_Your assignment_.
Render every one of the lines below as a numbered list, omitting the blank lines.

[Stored entries]
--- START ---

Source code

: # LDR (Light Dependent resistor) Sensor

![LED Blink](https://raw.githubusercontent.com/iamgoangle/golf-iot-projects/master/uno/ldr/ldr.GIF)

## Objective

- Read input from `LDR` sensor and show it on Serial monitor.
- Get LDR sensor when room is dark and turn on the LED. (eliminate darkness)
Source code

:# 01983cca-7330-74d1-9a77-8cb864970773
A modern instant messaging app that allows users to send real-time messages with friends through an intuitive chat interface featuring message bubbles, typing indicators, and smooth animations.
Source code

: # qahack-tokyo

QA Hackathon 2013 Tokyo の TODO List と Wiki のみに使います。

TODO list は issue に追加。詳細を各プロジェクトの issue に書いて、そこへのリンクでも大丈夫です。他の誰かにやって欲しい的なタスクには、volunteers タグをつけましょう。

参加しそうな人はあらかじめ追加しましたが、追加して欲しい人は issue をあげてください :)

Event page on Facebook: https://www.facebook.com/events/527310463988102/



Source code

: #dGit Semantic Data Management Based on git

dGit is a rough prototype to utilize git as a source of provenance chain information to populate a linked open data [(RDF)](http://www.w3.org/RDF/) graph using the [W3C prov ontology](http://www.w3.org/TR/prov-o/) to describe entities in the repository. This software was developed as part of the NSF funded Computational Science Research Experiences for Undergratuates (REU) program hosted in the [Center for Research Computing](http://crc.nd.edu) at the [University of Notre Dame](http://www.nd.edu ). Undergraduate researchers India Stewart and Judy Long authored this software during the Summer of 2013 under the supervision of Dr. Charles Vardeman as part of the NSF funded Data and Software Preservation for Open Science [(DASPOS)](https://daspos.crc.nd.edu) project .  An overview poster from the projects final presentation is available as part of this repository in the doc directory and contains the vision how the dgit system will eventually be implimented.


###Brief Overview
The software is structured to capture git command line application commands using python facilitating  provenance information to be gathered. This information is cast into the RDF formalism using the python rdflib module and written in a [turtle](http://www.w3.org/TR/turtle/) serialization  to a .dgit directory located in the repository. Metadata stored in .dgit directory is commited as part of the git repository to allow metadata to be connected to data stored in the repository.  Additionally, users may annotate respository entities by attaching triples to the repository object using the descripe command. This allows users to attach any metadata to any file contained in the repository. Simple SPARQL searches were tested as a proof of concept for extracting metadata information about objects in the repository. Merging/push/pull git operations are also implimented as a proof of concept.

--- END ---

_Solution below_.
1. Source code
2. : # LDR (Light Dependent resistor) Sensor
3. ![LED Blink](https://raw.githubusercontent.com/iamgoangle/golf-iot-projects/master/uno/ldr/ldr.GIF)
4. ## Objective
5. - Read input from `LDR` sensor and show it on Serial monitor.
6. - Get LDR sensor when room is dark and turn on the LED. (eliminate darkness)
7. Source code
8. :# 01983cca-7330-74d1-9a77-8cb864970773
9. A modern instant messaging app that allows users to send real-time messages with friends through an intuitive chat interface featuring message bubbles, typing indicators, and smooth animations.
10. Source code
11. : # qahack-tokyo
12. QA Hackathon 2013 Tokyo の TODO List と Wiki のみに使います。
13. TODO list は issue に追加。詳細を各プロジェクトの issue に書いて、そこへのリンクでも大丈夫です。他の誰かにやって欲しい的なタスクには、volunteers タグをつけましょう。
14. 参加しそうな人はあらかじめ追加しましたが、追加して欲しい人は issue をあげてください :)
15. Event page on Facebook: https://www.facebook.com/events/527310463988102/
16. Source code
17. : #dGit Semantic Data Management Based on git
18. dGit is a rough prototype to utilize git as a source of provenance chain information to populate a linked open data [(RDF)](http://www.w3.org/RDF/) graph using the [W3C prov ontology](http://www.w3.org/TR/prov-o/) to describe entities in the repository. This software was developed as part of the NSF funded Computational Science Research Experiences for Undergratuates (REU) program hosted in the [Center for Research Computing](http://crc.nd.edu) at the [University of Notre Dame](http://www.nd.edu ). Undergraduate researchers India Stewart and Judy Long authored this software during the Summer of 2013 under the supervision of Dr. Charles Vardeman as part of the NSF funded Data and Software Preservation for Open Science [(DASPOS)](https://daspos.crc.nd.edu) project .  An overview poster from the projects final presentation is available as part of this repository in the doc directory and contains the vision how the dgit system will eventually be implimented.
19. ###Brief Overview
20. The software is structured to capture git command line application commands using python facilitating  provenance information to be gathered. This information is cast into the RDF formalism using the python rdflib module and written in a [turtle](http://www.w3.org/TR/turtle/) serialization  to a .dgit directory located in the repository. Metadata stored in .dgit directory is commited as part of the git repository to allow metadata to be connected to data stored in the repository.  Additionally, users may annotate respository entities by attaching triples to the repository object using the descripe command. This allows users to attach any metadata to any file contained in the repository. Simple SPARQL searches were tested as a proof of concept for extracting metadata information about objects in the repository. Merging/push/pull git operations are also implimented as a proof of concept.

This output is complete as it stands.